Bizden önce hedefte o var.
-Birazdan konuşacağım Orhan Bey. Sapanca’daki
depoya sizde para götürdünüz mü?
Orhan
Metin dik dik cevap verdi.
-Götürdük ne olmuş?
-Anladığınız manada sormadım Orhan Bey. Para
sizin istediğinizi yaparsınız.
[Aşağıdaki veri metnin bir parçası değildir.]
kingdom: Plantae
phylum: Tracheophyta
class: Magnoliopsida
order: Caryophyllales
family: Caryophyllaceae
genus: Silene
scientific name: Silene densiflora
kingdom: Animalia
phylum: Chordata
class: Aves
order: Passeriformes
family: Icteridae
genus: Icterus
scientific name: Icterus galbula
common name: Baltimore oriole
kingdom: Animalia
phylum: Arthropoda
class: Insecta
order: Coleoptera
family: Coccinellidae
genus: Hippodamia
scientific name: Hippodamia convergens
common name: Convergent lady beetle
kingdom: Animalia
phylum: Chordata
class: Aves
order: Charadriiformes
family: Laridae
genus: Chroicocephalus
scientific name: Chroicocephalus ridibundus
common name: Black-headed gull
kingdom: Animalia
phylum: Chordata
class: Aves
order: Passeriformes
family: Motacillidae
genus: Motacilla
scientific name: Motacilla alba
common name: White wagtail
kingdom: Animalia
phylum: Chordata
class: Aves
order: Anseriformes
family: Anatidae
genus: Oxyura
Devletin her kademesindeki gücü bilinen camianın
sizin kendilerini devlete bildirdiğinizi düşünme ihtimalinden sordum. Bu
durumda Karaşahin ailesinin tamamı hedefte demektir.
Ali
Abdullah’ın öğrendiklerini kritik etmeye ihtiyacı vardı. Bunun için yalnız
kalmalıydı.
-Tamam Ali. Bu konuyu ayrıntılı olarak düşünüp
değerlendirelim. Gerekirse seni…
-Güvenlik işinde zafiyet olmaz Abdullah Bey.
Ben Serhat’a gerekli talimatları verdim. Sivil plakalı iki araç sürekle olarak
takipte olacak. İsterseniz farklı alternatifleri de düşünebiliriz. Zırhlı araba
ve çelik yelek gibi.
-Şimdilik onlara gerek yok Ali. Önerilerini
dikkate alacağız, değil mi Orhan?
-Evet ağabey. Güvenlik müdürümüzün önerilerini
göz ardı edemeyiz. Rutinlerimizi gözden geçirmek önemli. Her zamanki gibi çok
dikkatli ve mantıklısın Ali.
Ali
cevap vermedi.
-Tamam Ali. Sen işine bak.
Ali
karşılık vermeden arabaya binip hareket etti. Orhan Metin bakışlarıyla Ali’yi
takip ediyordu.
-Ne yapacağız ağabey?
-Bekleyeceğiz Orhan, şimdilik. Ali’nin
öngörüleri haklı. Sende dikkatli ol.